Exercise input START
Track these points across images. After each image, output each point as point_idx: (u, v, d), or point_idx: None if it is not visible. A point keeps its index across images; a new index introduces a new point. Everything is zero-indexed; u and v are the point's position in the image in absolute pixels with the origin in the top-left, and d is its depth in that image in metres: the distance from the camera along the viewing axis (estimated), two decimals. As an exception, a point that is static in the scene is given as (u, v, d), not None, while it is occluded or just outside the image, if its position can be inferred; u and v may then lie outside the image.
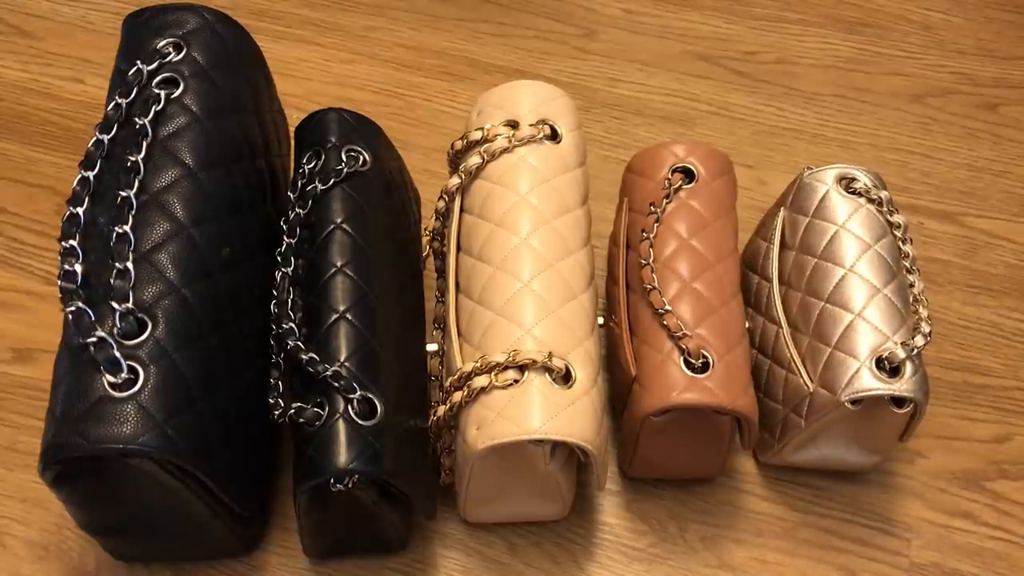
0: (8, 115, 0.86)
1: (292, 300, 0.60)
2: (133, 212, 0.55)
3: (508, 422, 0.56)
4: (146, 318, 0.53)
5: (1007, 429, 0.75)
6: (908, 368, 0.60)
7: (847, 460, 0.68)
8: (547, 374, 0.57)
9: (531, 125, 0.64)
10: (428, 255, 0.69)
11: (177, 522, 0.59)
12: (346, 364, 0.57)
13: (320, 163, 0.63)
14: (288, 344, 0.58)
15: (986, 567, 0.69)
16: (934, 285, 0.81)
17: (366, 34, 0.93)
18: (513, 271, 0.60)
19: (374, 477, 0.55)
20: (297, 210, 0.62)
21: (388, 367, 0.59)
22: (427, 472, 0.63)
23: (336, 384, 0.56)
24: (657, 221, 0.65)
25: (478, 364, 0.57)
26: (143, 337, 0.53)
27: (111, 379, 0.51)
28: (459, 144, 0.66)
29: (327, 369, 0.56)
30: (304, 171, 0.64)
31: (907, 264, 0.65)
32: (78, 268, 0.53)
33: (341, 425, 0.55)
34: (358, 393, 0.56)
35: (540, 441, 0.57)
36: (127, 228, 0.54)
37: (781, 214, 0.70)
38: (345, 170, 0.63)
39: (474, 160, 0.64)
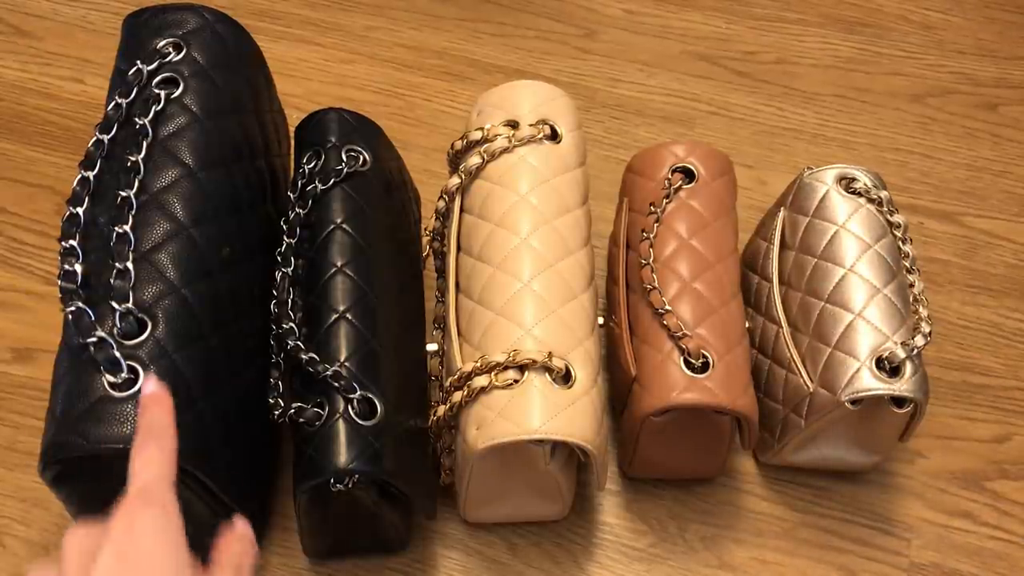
0: (8, 115, 0.86)
1: (292, 300, 0.60)
2: (133, 212, 0.55)
3: (508, 422, 0.56)
4: (146, 318, 0.53)
5: (1007, 429, 0.75)
6: (908, 368, 0.60)
7: (847, 460, 0.68)
8: (547, 374, 0.57)
9: (531, 125, 0.64)
10: (428, 255, 0.69)
11: (177, 522, 0.59)
12: (346, 364, 0.57)
13: (320, 163, 0.63)
14: (288, 344, 0.58)
15: (986, 567, 0.69)
16: (934, 285, 0.81)
17: (366, 34, 0.93)
18: (513, 271, 0.60)
19: (374, 477, 0.55)
20: (297, 210, 0.62)
21: (388, 367, 0.59)
22: (427, 472, 0.63)
23: (336, 384, 0.56)
24: (657, 221, 0.65)
25: (478, 364, 0.57)
26: (143, 337, 0.53)
27: (111, 379, 0.51)
28: (459, 144, 0.66)
29: (327, 369, 0.56)
30: (304, 171, 0.64)
31: (907, 264, 0.65)
32: (78, 268, 0.53)
33: (341, 425, 0.55)
34: (358, 393, 0.56)
35: (540, 441, 0.57)
36: (127, 228, 0.54)
37: (781, 214, 0.70)
38: (345, 170, 0.63)
39: (474, 160, 0.64)
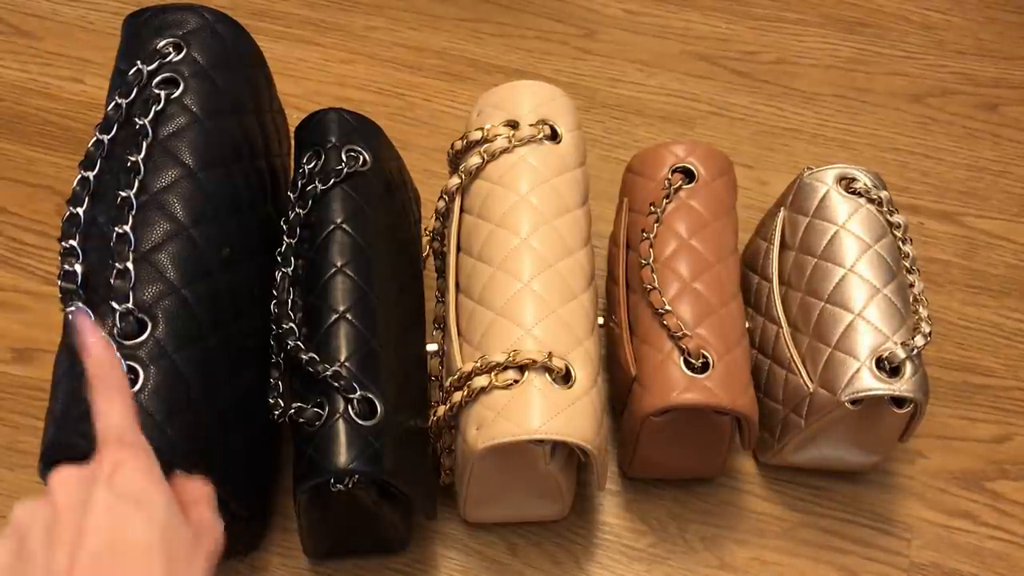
Exercise input END
A faithful copy of all the records is required, with the pictures left out.

__Task response__:
Track these points across images. After each image, output each point as point_idx: (u, v, d), or point_idx: None if it is not visible. A point keeps its index across images; a new index introduces a new point. Everything is zero-indexed; u and v are the point's position in the image in absolute pixels with the origin in the top-left, and d is its depth in that image in metres: the distance from the camera along the viewing axis (estimated), two decimals. As an exception, a point that is static in the scene is given as (u, v, d), not None, while it is occluded or just outside the image, if its position can be inferred; u and v may then lie outside the image.
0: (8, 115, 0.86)
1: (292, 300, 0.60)
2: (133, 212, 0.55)
3: (508, 422, 0.56)
4: (146, 318, 0.53)
5: (1007, 429, 0.75)
6: (908, 368, 0.60)
7: (847, 460, 0.68)
8: (547, 374, 0.57)
9: (531, 125, 0.64)
10: (428, 255, 0.69)
11: (177, 522, 0.59)
12: (346, 364, 0.57)
13: (320, 163, 0.63)
14: (288, 344, 0.58)
15: (986, 567, 0.69)
16: (934, 285, 0.81)
17: (366, 34, 0.93)
18: (513, 271, 0.60)
19: (374, 477, 0.55)
20: (297, 210, 0.62)
21: (388, 367, 0.59)
22: (427, 472, 0.63)
23: (336, 384, 0.56)
24: (657, 221, 0.65)
25: (478, 364, 0.57)
26: (143, 337, 0.53)
27: (111, 379, 0.51)
28: (459, 144, 0.66)
29: (327, 369, 0.56)
30: (304, 171, 0.64)
31: (907, 264, 0.65)
32: (78, 268, 0.53)
33: (341, 425, 0.55)
34: (358, 393, 0.56)
35: (540, 441, 0.57)
36: (127, 228, 0.54)
37: (781, 214, 0.70)
38: (345, 170, 0.63)
39: (474, 160, 0.64)
0: (8, 115, 0.86)
1: (292, 300, 0.60)
2: (133, 212, 0.55)
3: (508, 422, 0.56)
4: (146, 318, 0.53)
5: (1007, 429, 0.75)
6: (908, 368, 0.60)
7: (847, 460, 0.68)
8: (547, 374, 0.57)
9: (531, 125, 0.64)
10: (428, 255, 0.69)
11: (177, 522, 0.59)
12: (346, 364, 0.57)
13: (320, 163, 0.63)
14: (288, 344, 0.58)
15: (986, 567, 0.69)
16: (934, 285, 0.81)
17: (366, 34, 0.93)
18: (513, 271, 0.60)
19: (374, 477, 0.55)
20: (297, 210, 0.62)
21: (388, 367, 0.59)
22: (427, 472, 0.63)
23: (336, 384, 0.56)
24: (657, 221, 0.65)
25: (478, 364, 0.57)
26: (143, 337, 0.53)
27: (111, 379, 0.51)
28: (459, 144, 0.66)
29: (327, 369, 0.56)
30: (304, 171, 0.64)
31: (907, 264, 0.65)
32: (78, 268, 0.53)
33: (341, 425, 0.55)
34: (358, 393, 0.56)
35: (540, 441, 0.57)
36: (127, 228, 0.54)
37: (781, 214, 0.70)
38: (345, 170, 0.63)
39: (474, 160, 0.64)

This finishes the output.